Ciego está Johnson si no ve que su país –enredado en el escándalo del «partygate»– tiene en «los mármoles de Elgin» la oportunidad única de desviar el debate lejos de Downing Street y, de paso, congraciarse con una Europa a la que ha magullado con el Brexit. Seguir los pasos de Italia sería mucho más que justicia divina. Sería cumplir con la palabra dada en los ochenta, cuando Londres sugirió que devolvería los mármoles en el momento en que Grecia tuviera un lugar adecuado para guardarlos. Ese lugar existe desde 2009. Es el Museo de la Acrópolis (NAM), donde ya puede deambularse por el soleado corredor del tercer piso –la «procesión panatenaica» lo llaman–, preparado desde hace trece años para recibirlos.

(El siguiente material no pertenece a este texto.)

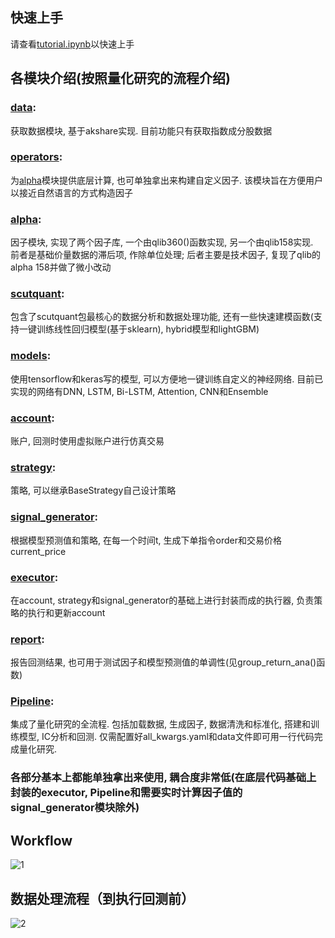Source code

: ## 快速上手  
请查看[tutorial.ipynb](https://github.com/HaoningChen/ScutQuant/blob/main/%E5%AE%9E%E8%B7%B5%E6%A1%88%E4%BE%8B/tutorial.ipynb)以快速上手  

## 各模块介绍(按照量化研究的流程介绍)  

### [data](https://github.com/HaoningChen/ScutQuant/blob/main/scutquant/data.py):   
获取数据模块, 基于akshare实现. 目前功能只有获取指数成分股数据   
### [operators](https://github.com/HaoningChen/scutquant/blob/main/scutquant/operators.py):  
为[alpha](https://github.com/HaoningChen/ScutQuant/blob/main/scutquant/alpha.py)模块提供底层计算, 也可单独拿出来构建自定义因子. 该模块旨在方便用户以接近自然语言的方式构造因子  
### [alpha](https://github.com/HaoningChen/ScutQuant/blob/main/scutquant/alpha.py): 
因子模块, 实现了两个因子库, 一个由qlib360()函数实现, 另一个由qlib158实现.  
前者是基础价量数据的滞后项, 作除单位处理; 后者主要是技术因子, 复现了qlib的alpha 158并做了微小改动    
### [scutquant](https://github.com/HaoningChen/ScutQuant/blob/main/scutquant/scutquant.py):  
包含了scutquant包最核心的数据分析和数据处理功能, 还有一些快速建模函数(支持一键训练线性回归模型(基于sklearn), hybrid模型和lightGBM)   
### [models](https://github.com/HaoningChen/ScutQuant/blob/main/scutquant/models.py):  
使用tensorflow和keras写的模型, 可以方便地一键训练自定义的神经网络. 目前已实现的网络有DNN, LSTM, Bi-LSTM, Attention, CNN和Ensemble    
### [account](https://github.com/HaoningChen/ScutQuant/blob/main/scutquant/account.py):  
账户, 回测时使用虚拟账户进行仿真交易  
### [strategy](https://github.com/HaoningChen/ScutQuant/blob/main/scutquant/strategy.py):  
策略, 可以继承BaseStrategy自己设计策略  
### [signal_generator](https://github.com/HaoningChen/ScutQuant/blob/main/scutquant/signal_generator.py):  
根据模型预测值和策略, 在每一个时间t, 生成下单指令order和交易价格current_price
### [executor](https://github.com/HaoningChen/ScutQuant/blob/main/scutquant/executor.py):  
在account, strategy和signal_generator的基础上进行封装而成的执行器, 负责策略的执行和更新account  
### [report](https://github.com/HaoningChen/ScutQuant/blob/main/scutquant/report.py):  
报告回测结果, 也可用于测试因子和模型预测值的单调性(见group_return_ana()函数)  
### [Pipeline](https://github.com/HaoningChen/scutquant/blob/main/scutquant/Pipeline.py):  
集成了量化研究的全流程. 包括加载数据, 生成因子, 数据清洗和标准化, 搭建和训练模型, IC分析和回测. 仅需配置好all_kwargs.yaml和data文件即可用一行代码完成量化研究.  


### 各部分基本上都能单独拿出来使用, 耦合度非常低(在底层代码基础上封装的executor, Pipeline和需要实时计算因子值的signal_generator模块除外)

## Workflow  
![1](https://user-images.githubusercontent.com/101194077/229791039-833128a9-320b-49be-9848-5b47e2b2f4a8.png)



## 数据处理流程（到执行回测前）  
![2](https://user-images.githubusercontent.com/101194077/209441805-ecee94f8-794a-4431-819f-73f66d182aef.png)
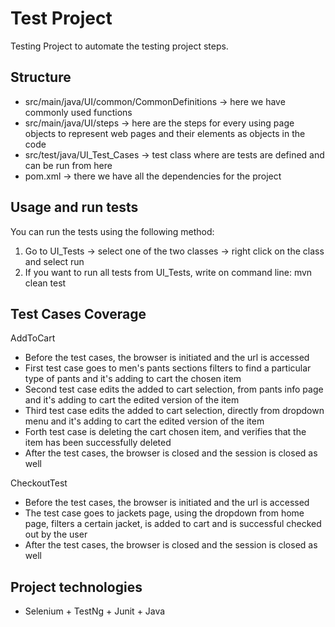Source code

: # Test Project

Testing Project to automate the testing project steps.

## Structure
- src/main/java/UI/common/CommonDefinitions -> here we have commonly used functions
- src/main/java/UI/steps -> here are the steps for every using page objects to represent web pages and their elements as objects in the code
- src/test/java/UI_Test_Cases -> test class where are tests are defined and can be run from here
- pom.xml -> there we have all the dependencies for the project

## Usage and run tests
You can run the tests using the following method:
1. Go to UI_Tests -> select one of the two classes -> right click on the class and select run
2. If you want to run all tests from UI_Tests, write on command line: mvn clean test

## Test Cases Coverage
AddToCart
- Before the test cases, the browser is initiated and the url is accessed
- First test case goes to men's pants sections filters to find a particular type of pants and it's adding to cart the chosen item
- Second test case edits the added to cart selection, from pants info page and it's adding to cart the edited version of the item
- Third test case edits the added to cart selection, directly from dropdown menu and it's adding to cart the edited version of the item
- Forth test case is deleting the cart chosen item, and verifies that the item has been successfully deleted
- After the test cases, the browser is closed and the session is closed as well

CheckoutTest
- Before the test cases, the browser is initiated and the url is accessed
- The test case goes to jackets page, using the dropdown from home page, filters a certain jacket, is added to cart and is successful checked out by the user
- After the test cases, the browser is closed and the session is closed as well


## Project technologies
- Selenium + TestNg + Junit + Java
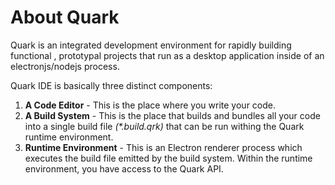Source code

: # About Quark

Quark is an integrated development environment for rapidly building functional , prototypal projects that run as a desktop application inside of an electronjs/nodejs process.

Quark IDE is basically three distinct components:

1. __A Code Editor__ - This is the place where you write your code.
2. __A Build System__ - This is the place that builds and bundles all your code into a single build file _(*.build.qrk)_ that can be run withing the Quark runtime environment.
3. __Runtime Environment__ - This is an Electron renderer process which executes the build file emitted by the build system. Within the runtime environment, you have access to the Quark API.

<!-- Android Studio is the official integrated development environment for Google's Android operating system, built on JetBrains' IntelliJ IDEA software and designed specifically for Android development. It is available for download on Windows, macOS and Linux based operating systems. -->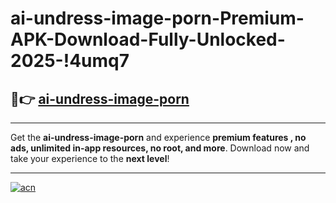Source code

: # ai-undress-image-porn-Premium-APK-Download-Fully-Unlocked-2025-!4umq7

## 🚀👉 [ai-undress-image-porn](https://hwwoio.esa.edu.pl?title=ai-undress-image-porn&ref=4umq7)

---

Get the **ai-undress-image-porn** and experience **premium features , no ads, unlimited in-app resources, no root, and more**. Download now and take your experience to the **next level**!

---

[![acn](https://i.imgur.com/s9jy2pZ.png)](https://hwwoio.esa.edu.pl?title=ai-undress-image-porn&ref=4umq7)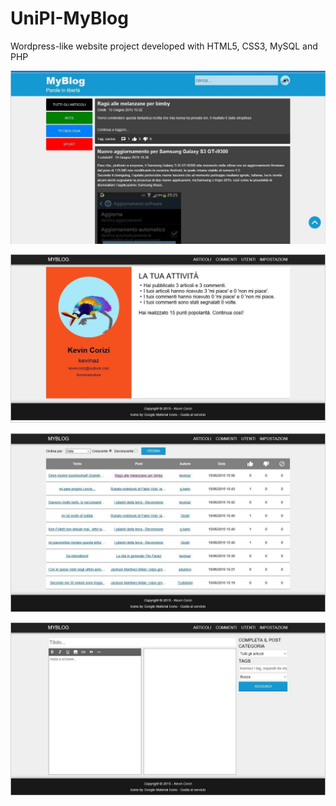 # UniPI-MyBlog
Wordpress-like website project developed with HTML5, CSS3, MySQL and PHP

![Home page](/screenshots/home.png.jpg)

![Profile](/screenshots/panel.png.jpg)

![Posts](/screenshots/posts.png.jpg)

![Post editor](/screenshots/editor.png.jpg)
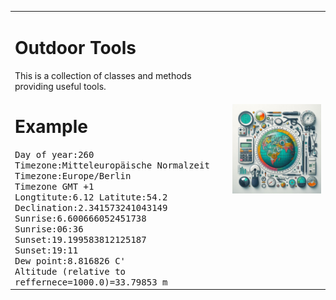 <table>
 <tr>
  <td>
   <h1>Outdoor Tools</h1>
   This is a collection of classes and methods providing useful tools.
     <h1>Example</h1>

  <samp>
  Day of year:260<br>
  Timezone:Mitteleuropäische Normalzeit<br>
  Timezone:Europe/Berlin<br>
  Timezone GMT +1<br>
  Longtitute:6.12   Latitute:54.2<br>
  Declination:2.341573241043149<br>
  Sunrise:6.600666052451738<br>
  Sunrise:06:36<br>
  Sunset:19.199583812125187<br>
  Sunset:19:11<br>
  Dew point:8.816826 C'<br>
  Altitude (relative to reffernece=1000.0)=33.79853 m<br>
 </samp>

</td>
   <td><img src="logoSmall.png" /></td>
 </tr>
</table>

Quede claro, por último, que no estoy hablando de una simple cuestión patrimonial. El Partenón es un símbolo. Un icono de los valores de Europa. Y una parte clave de este combate se libra en ese terreno. Por ejemplo, en las cartelas de sus salas griegas el British todavía se empecina en llamar a su rehén «los mármoles de Elgin». Es un truco sucio. ¿Cómo defenderían si no su propiedad si los llamasen «los mármoles del Partenón»? Pero también el otro lado tiene lo suyo. En 1837 Iakovos Rizos Neroulos, quien fuera primer presidente de la Sociedad Arqueológica Griega tras la independencia del país, definió la situación en términos de identidad nacional. «Estas piedras son más preciosas que los rubíes o las ágatas», dijo. «Es a estas piedras a las que debemos nuestro renacimiento como nación». Aquello fue, siento decirlo, una exagerada alucinación nacionalista porque, aunque el Partenón es de Atenas y sus frisos deben reposar en la roca sobre la que fueron esculpidos, en realidad trascienden el mero hecho geopolítico.

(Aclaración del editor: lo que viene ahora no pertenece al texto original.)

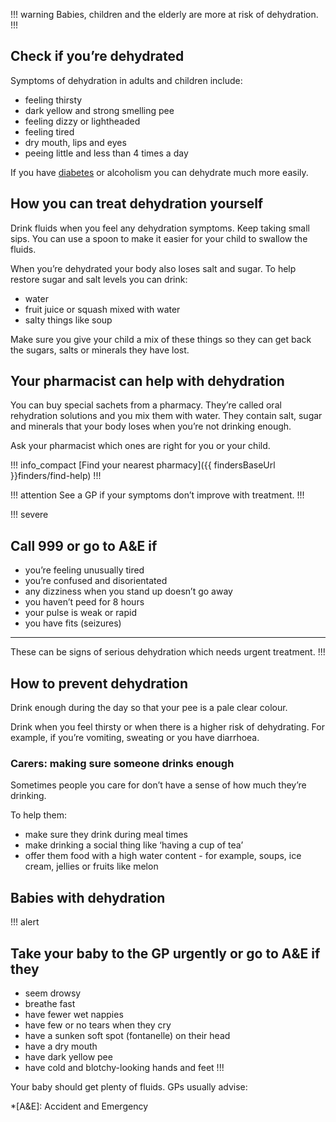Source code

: !!! warning
  Babies, children and the elderly are more at risk of dehydration. 
!!!

## Check if you’re dehydrated

Symptoms of dehydration in adults and children include: 

- feeling thirsty
- dark yellow and strong smelling pee 
- feeling dizzy or lightheaded 
- feeling tired
- dry mouth, lips and eyes
- peeing little and less than 4 times a day

If you have [diabetes](/conditions/type-2-diabetes/check-if-you-have-it) or alcoholism
you can dehydrate much more easily. 

## How you can treat dehydration yourself

Drink fluids when you feel any dehydration symptoms. Keep taking small sips. You can use a spoon to make it easier
for your child to swallow the fluids.

When you’re dehydrated your body also loses salt and sugar. To help restore sugar and salt levels you can drink: 

- water
- fruit juice or squash mixed with water
- salty things like soup 

Make sure you give your child a mix of these things so they can get back the sugars, salts or minerals they have lost. 

## Your pharmacist can help with dehydration

You can buy special sachets from a pharmacy. They’re called oral rehydration solutions and you mix them with water.
They contain salt, sugar and minerals that your body loses when you’re not drinking enough. 

Ask your pharmacist which ones are right for you or your child. 

!!! info_compact
  [Find your nearest pharmacy]({{ findersBaseUrl }}finders/find-help) 
!!!

!!! attention
  See a GP if your symptoms don’t improve with treatment. 
!!!

!!! severe
  ## Call 999 or go to A&E if  
  
  - you’re feeling unusually tired
  - you’re confused and disorientated 
  - any dizziness when you stand up doesn’t go away
  - you haven’t peed for 8 hours
  - your pulse is weak or rapid
  - you have fits (seizures)
  
  ***
  These can be signs of serious dehydration which needs urgent treatment.
!!!

## How to prevent dehydration

Drink enough during the day so that your pee is a pale clear colour.

Drink when you feel thirsty or when there is a higher risk of dehydrating. For example, if you’re vomiting, sweating or you have diarrhoea. 

### Carers: making sure someone drinks enough

Sometimes people you care for don’t have a sense of how much they’re drinking.

To help them: 

- make sure they drink during meal times
- make drinking a social thing like ‘having a cup of tea’
- offer them food with a high water content - for example, soups, ice cream, jellies or fruits like melon

## Babies with dehydration

!!! alert
  ## Take your baby to the GP urgently or go to A&E if they
  
  - seem drowsy
  - breathe fast
  - have fewer wet nappies
  - have few or no tears when they cry
  - have a sunken soft spot (fontanelle) on their head
  - have a dry mouth
  - have dark yellow pee 
  - have cold and blotchy-looking hands and feet
!!!

Your baby should get plenty of fluids. GPs usually advise:  

*[A&E]: Accident and Emergency
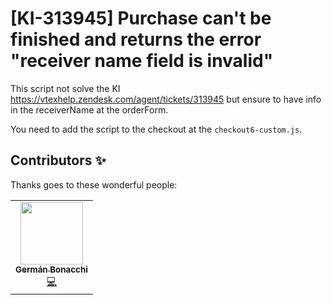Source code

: # [KI-313945] Purchase can't be finished and returns the error "receiver name field is invalid"

This script not solve the KI https://vtexhelp.zendesk.com/agent/tickets/313945 but ensure to have info in the receiverName at the orderForm.

You need to add the script to the checkout at the `checkout6-custom.js`.


## Contributors ✨

Thanks goes to these wonderful people:

<!-- ALL-CONTRIBUTORS-LIST:START - Do not remove or modify this section -->
<!-- prettier-ignore-start -->
<!-- markdownlint-disable -->
<table>
  <tr>
    <td align="center"><a href="https://github.com/germanBonacchi"><img src="https://avatars.githubusercontent.com/u/55905671?v=4" width="100px;" alt=""/><br /><sub><b>Germán Bonacchi</b></sub></a><br /><a href="https://github.com/vtex-apps/KI-313945/commits?author=germanBonacchi" title="Code">💻</a></td>
</tr>
</table>
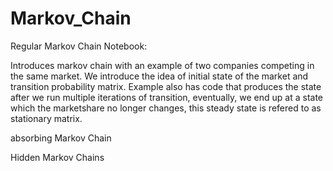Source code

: # Markov_Chain

Regular Markov Chain Notebook:

Introduces markov chain with an example of two companies competing in the same market. We introduce the idea of initial state of the market and transition probability matrix. Example also has code that produces the state after we run multiple iterations of transition, eventually, we end up at a state which the marketshare no longer changes, this steady state is refered to as stationary matrix.

absorbing Markov Chain

Hidden Markov Chains
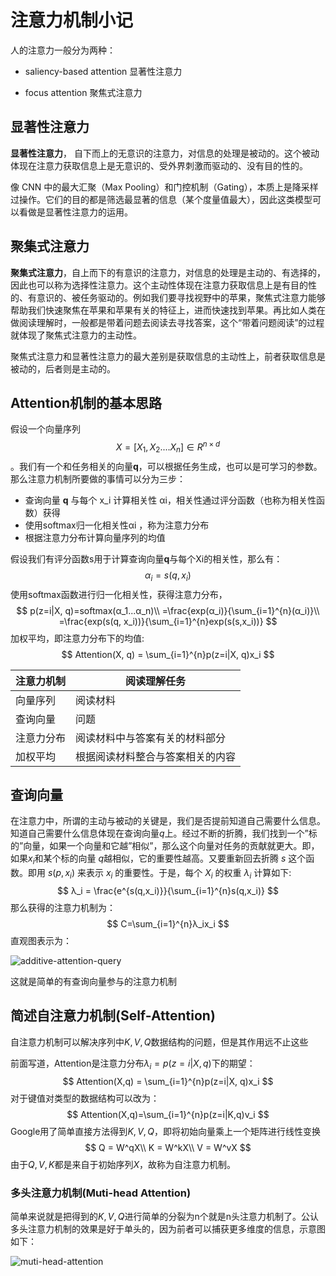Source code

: # 注意力机制小记

人的注意力一般分为两种：

- saliency-based attention 显著性注意力

- focus attention 聚焦式注意力

## 显著性注意力

**显著性注意力**， 自下而上的无意识的注意力，对信息的处理是被动的。这个被动体现在注意力获取信息上是无意识的、受外界刺激而驱动的、没有目的性的。

像 CNN 中的最大汇聚（Max Pooling）和门控机制（Gating），本质上是降采样过操作。它们的目的都是筛选最显著的信息（某个度量值最大），因此这类模型可以看做是显著性注意力的运用。

## 聚集式注意力

**聚集式注意力**，自上而下的有意识的注意力，对信息的处理是主动的、有选择的，因此也可以称为选择性注意力。这个主动性体现在注意力获取信息上是有目的性的、有意识的、被任务驱动的。例如我们要寻找视野中的苹果，聚焦式注意力能够帮助我们快速聚焦在苹果和苹果有关的特征上，进而快速找到苹果。再比如人类在做阅读理解时，一般都是带着问题去阅读去寻找答案，这个“带着问题阅读”的过程就体现了聚焦式注意力的主动性。

聚焦式注意力和显著性注意力的最大差别是获取信息的主动性上，前者获取信息是被动的，后者则是主动的。



## Attention机制的基本思路

假设一个向量序列
$$
X = [X_1, X_2 ....X_n]\in R^{n\times d}
$$
。我们有一个和任务相关的向量**q**，可以根据任务生成，也可以是可学习的参数。那么注意力机制所要做的事情可以分为三步：

- 查询向量 **q** 与每个 x_i 计算相关性 αi，相关性通过评分函数（也称为相关性函数）获得
- 使用softmax归一化相关性αi ，称为注意力分布
- 根据注意力分布计算向量序列的均值

假设我们有评分函数s用于计算查询向量**q**与每个Xi的相关性，那么有：
$$
α_i = s(q, x_i)
$$
使用softmax函数进行归一化相关性，获得注意力分布，
$$
p(z=i|X, q)=softmax(α_1...α_n)\\
           =\frac{exp(α_i)}{\sum_{i=1}^{n}(α_i)}\\
           =\frac{exp(s(q, x_i))}{\sum_{i=1}^{n}exp(s(s,x_i))}
$$
加权平均，即注意力分布下的均值:
$$
Attention(X, q) = \sum_{i=1}^{n}p(z=i|X, q)x_i
$$

| 注意力机制 | 阅读理解任务                     |
| ---------- | -------------------------------- |
| 向量序列   | 阅读材料                         |
| 查询向量   | 问题                             |
| 注意力分布 | 阅读材料中与答案有关的材料部分   |
| 加权平均   | 根据阅读材料整合与答案相关的内容 |



## 查询向量

 在注意力中，所谓的主动与被动的关键是，我们是否提前知道自己需要什么信息。知道自己需要什么信息体现在查询向量$q$上。经过不断的折腾，我们找到一个”标的”向量，如果一个向量和它越”相似”，那么这个向量对任务的贡献就更大。即，如果$x_i$和某个标的向量 $q$越相似，它的重要性越高。又要重新回去折腾 $s$ 这个函数。即用 $s(p,x_i)$ 来表示 $x_i$ 的重要性。于是，每个 $X_i$ 的权重 $λ_i$ 计算如下:
$$
λ_i = \frac{e^{s(q,x_i)}}{\sum_{i=1}^{n}s(q,x_i)}
$$
那么获得的注意力机制为：
$$
C=\sum_{i=1}^{n}λ_ix_i
$$
直观图表示为：

![additive-attention-query](D:\blog_file\imgs\additive-attention-query.png)

这就是简单的有查询向量参与的注意力机制





## 简述自注意力机制(Self-Attention)

自注意力机制可以解决序列中$K,V,Q$数据结构的问题，但是其作用远不止这些

前面写道，Attention是注意力分布$λ_i=p(z=i|X, q)$下的期望：
$$
Attention(X,q) = \sum_{i=1}^{n}p(z=i|X, q)x_i
$$
对于键值对类型的数据结构可以改为：
$$
Attention(X,q)=\sum_{i=1}^{n}p(z=i|K,q)v_i
$$
Google用了简单直接方法得到$K,V,Q$，即将初始向量乘上一个矩阵进行线性变换
$$
Q = W^qX\\
K = W^kX\\
V = W^vX
$$
由于$Q,V,K$都是来自于初始序列$X$，故称为自注意力机制。

### 多头注意力机制(Muti-head Attention)

简单来说就是把得到的$K,V,Q$进行简单的分裂为n个就是n头注意力机制了。公认多头注意力机制的效果是好于单头的，因为前者可以捕获更多维度的信息，示意图如下：

![muti-head-attention](D:\blog_file\imgs\muti-head-attention.jpeg)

¿Cómo? Bueno… Una leyenda afirma que el nombre de ese templo procede de la tanacetum parthenium, una hierba de la familia de las margaritas que Atenea entregó en sueños a un obrero que acababa de malherirse en el propileo. Tomarla lo sanó. El arquitecto Ictinos y el maestro Fidias vieron el milagro y transfirieron su nombre al edificio con la secreta esperanza de que fuera sanador también para el pueblo. Quién sabe. Quizá la necesaria vuelta a casa de los mármoles y la reconstrucción del Partenón que ya está en marcha sirvan para remediar algunos de los males del país. Y de paso, también los de sus hermanos mediterráneos. Entre ellos, la falta de consideración a la cultura clásica.

Seamos optimistas. Un pie ya ha dado el primer paso, ¿no es cierto?

Javier Sierra, es escritor y Premio Planeta de novela.